Rutte benadrukt dat veiligheid toen hij in 2010 aantrad als premier nog nauwelijks „op de radar” stond. Dat veranderde pas na de beving bij Huizinge en een daarop volgend rapport van SodM waarin een verlaging van de gaswinning werd geadviseerd. Maar naast zorgen over veiligheid waren die er ook over leveringszekerheid. Veel huishoudens en bedrijven in Nederland, Duitsland en België waren nog zeer afhankelijk van Gronings gas.
Ook financiële zorgen speelden mee, hoewel die volgens Rutte niet doorslaggevend waren. De premier wijst erop dat Nederland destijds „midden in een economische crisis” verkeerde en al op grote schaal aan het snijden was in de overheidsuitgaven. Bij het besluit voor onder meer 2014 en 2015 speelden de overheidsfinanciën wél een belangrijke rol. Toenmalige ministers Kamp en Dijsselbloem (Financiën) spraken in die tijd met elkaar over de hoogte van de winning en de gevolgen voor de staatskas. Daarbij was Rutte niet betrokken, verklaart hij.

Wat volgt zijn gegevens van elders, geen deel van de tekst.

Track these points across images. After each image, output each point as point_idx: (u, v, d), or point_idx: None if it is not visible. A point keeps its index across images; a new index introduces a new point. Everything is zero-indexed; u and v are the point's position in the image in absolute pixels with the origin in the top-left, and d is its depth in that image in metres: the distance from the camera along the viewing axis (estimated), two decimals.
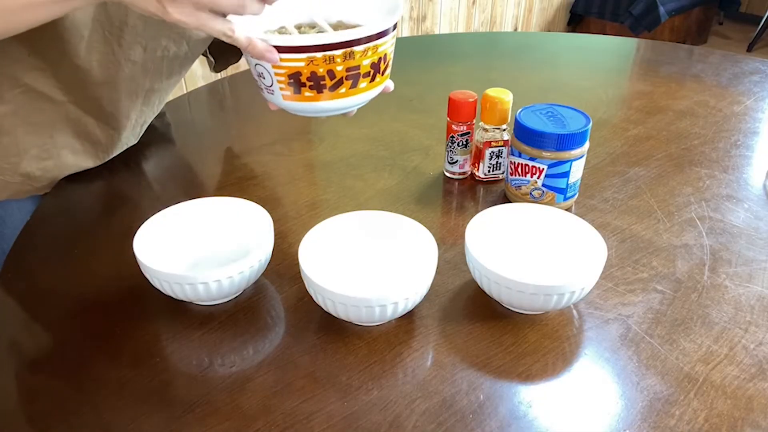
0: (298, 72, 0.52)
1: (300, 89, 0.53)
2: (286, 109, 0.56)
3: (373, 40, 0.53)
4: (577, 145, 0.63)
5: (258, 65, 0.53)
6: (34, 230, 0.67)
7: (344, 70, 0.52)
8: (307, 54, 0.51)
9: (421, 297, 0.52)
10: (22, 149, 0.67)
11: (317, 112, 0.55)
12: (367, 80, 0.55)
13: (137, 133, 0.77)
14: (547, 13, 3.27)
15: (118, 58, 0.64)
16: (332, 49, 0.51)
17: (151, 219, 0.57)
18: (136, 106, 0.71)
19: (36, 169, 0.69)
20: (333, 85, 0.53)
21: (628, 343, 0.51)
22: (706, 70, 1.08)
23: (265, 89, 0.55)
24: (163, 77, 0.72)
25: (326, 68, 0.52)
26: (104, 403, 0.47)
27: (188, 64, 0.75)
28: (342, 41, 0.51)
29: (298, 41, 0.50)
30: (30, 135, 0.66)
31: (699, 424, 0.45)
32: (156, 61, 0.69)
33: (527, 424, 0.45)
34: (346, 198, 0.72)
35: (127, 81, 0.67)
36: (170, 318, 0.55)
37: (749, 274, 0.59)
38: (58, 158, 0.70)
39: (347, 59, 0.52)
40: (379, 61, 0.55)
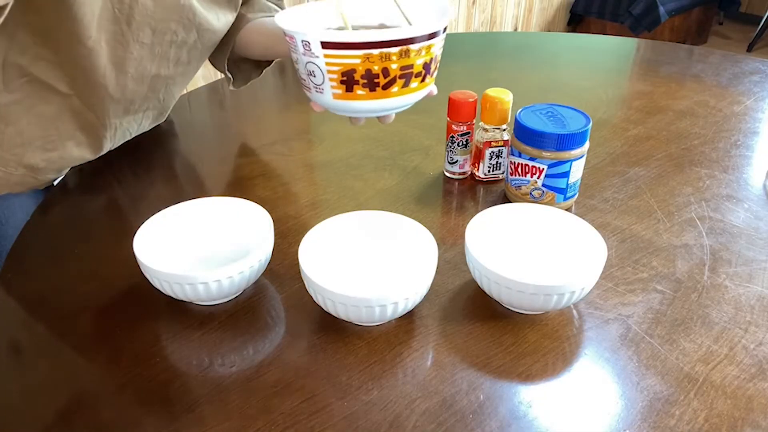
0: (352, 69, 0.51)
1: (353, 87, 0.52)
2: (334, 108, 0.56)
3: (428, 39, 0.52)
4: (577, 145, 0.63)
5: (309, 63, 0.52)
6: (35, 230, 0.67)
7: (398, 69, 0.52)
8: (364, 50, 0.50)
9: (421, 297, 0.52)
10: (27, 140, 0.67)
11: (366, 112, 0.55)
12: (418, 80, 0.54)
13: (139, 120, 0.77)
14: (547, 13, 3.27)
15: (127, 39, 0.64)
16: (390, 46, 0.50)
17: (151, 219, 0.57)
18: (141, 91, 0.71)
19: (40, 160, 0.69)
20: (386, 84, 0.52)
21: (628, 343, 0.51)
22: (706, 70, 1.08)
23: (314, 88, 0.54)
24: (170, 63, 0.71)
25: (381, 66, 0.51)
26: (104, 403, 0.47)
27: (196, 56, 0.75)
28: (401, 38, 0.50)
29: (355, 37, 0.49)
30: (34, 126, 0.66)
31: (699, 424, 0.45)
32: (164, 46, 0.69)
33: (527, 424, 0.45)
34: (346, 198, 0.72)
35: (135, 63, 0.67)
36: (170, 318, 0.55)
37: (749, 274, 0.59)
38: (62, 150, 0.70)
39: (402, 57, 0.51)
40: (430, 62, 0.55)
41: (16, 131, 0.65)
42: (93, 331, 0.54)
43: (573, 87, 1.02)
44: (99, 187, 0.75)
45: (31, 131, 0.66)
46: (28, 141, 0.67)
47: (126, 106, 0.72)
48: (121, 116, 0.73)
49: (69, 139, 0.70)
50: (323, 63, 0.51)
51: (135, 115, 0.75)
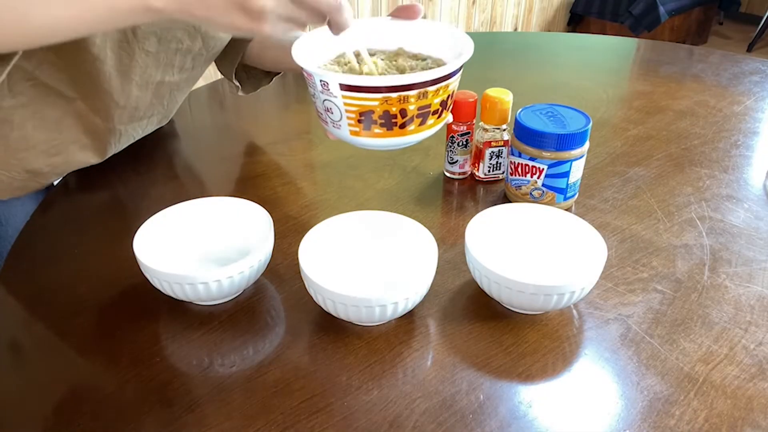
0: (370, 110, 0.51)
1: (370, 126, 0.53)
2: (350, 142, 0.56)
3: (446, 79, 0.52)
4: (577, 145, 0.63)
5: (327, 101, 0.53)
6: (35, 230, 0.67)
7: (416, 109, 0.52)
8: (383, 94, 0.50)
9: (421, 297, 0.52)
10: (31, 144, 0.67)
11: (382, 147, 0.55)
12: (435, 117, 0.55)
13: (144, 125, 0.77)
14: (547, 13, 3.27)
15: (133, 47, 0.64)
16: (408, 89, 0.50)
17: (151, 219, 0.57)
18: (145, 98, 0.71)
19: (44, 165, 0.69)
20: (403, 123, 0.53)
21: (628, 343, 0.51)
22: (706, 70, 1.08)
23: (331, 123, 0.55)
24: (175, 70, 0.71)
25: (399, 107, 0.51)
26: (104, 403, 0.47)
27: (200, 62, 0.75)
28: (418, 82, 0.50)
29: (374, 81, 0.50)
30: (39, 130, 0.66)
31: (699, 424, 0.45)
32: (169, 54, 0.69)
33: (527, 424, 0.45)
34: (346, 198, 0.72)
35: (140, 71, 0.67)
36: (170, 318, 0.55)
37: (749, 274, 0.59)
38: (67, 154, 0.70)
39: (420, 99, 0.52)
40: (447, 98, 0.55)
41: (21, 135, 0.65)
42: (93, 331, 0.54)
43: (573, 87, 1.02)
44: (99, 187, 0.75)
45: (35, 135, 0.66)
46: (32, 145, 0.67)
47: (131, 113, 0.72)
48: (126, 123, 0.73)
49: (73, 143, 0.70)
50: (341, 102, 0.51)
51: (140, 122, 0.76)
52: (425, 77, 0.50)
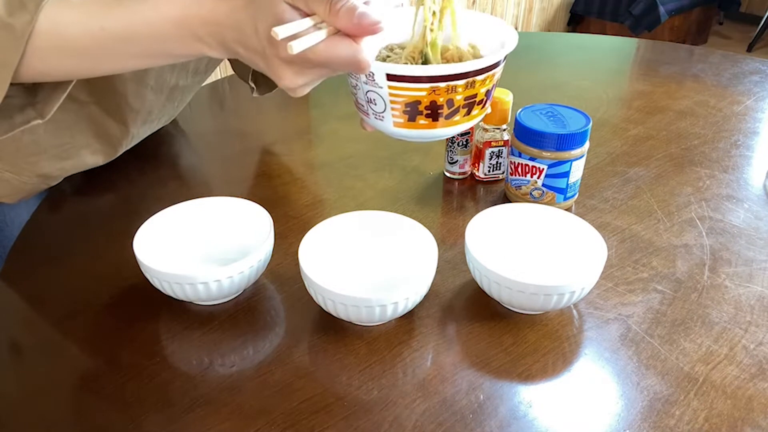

Behalve leveringszekerheid en de staatsfinanciën speelde volgens Rutte mee dat de gaswinning en -handel belangrijk waren voor het economisch toekomstperspectief van Groningen. Er lagen juist grote ambities op tafel om van de provincie „hét energieknooppunt van Europa” te maken. Het wegvallen van de gaswinning zou het een stuk lastiger maken om die waar te maken.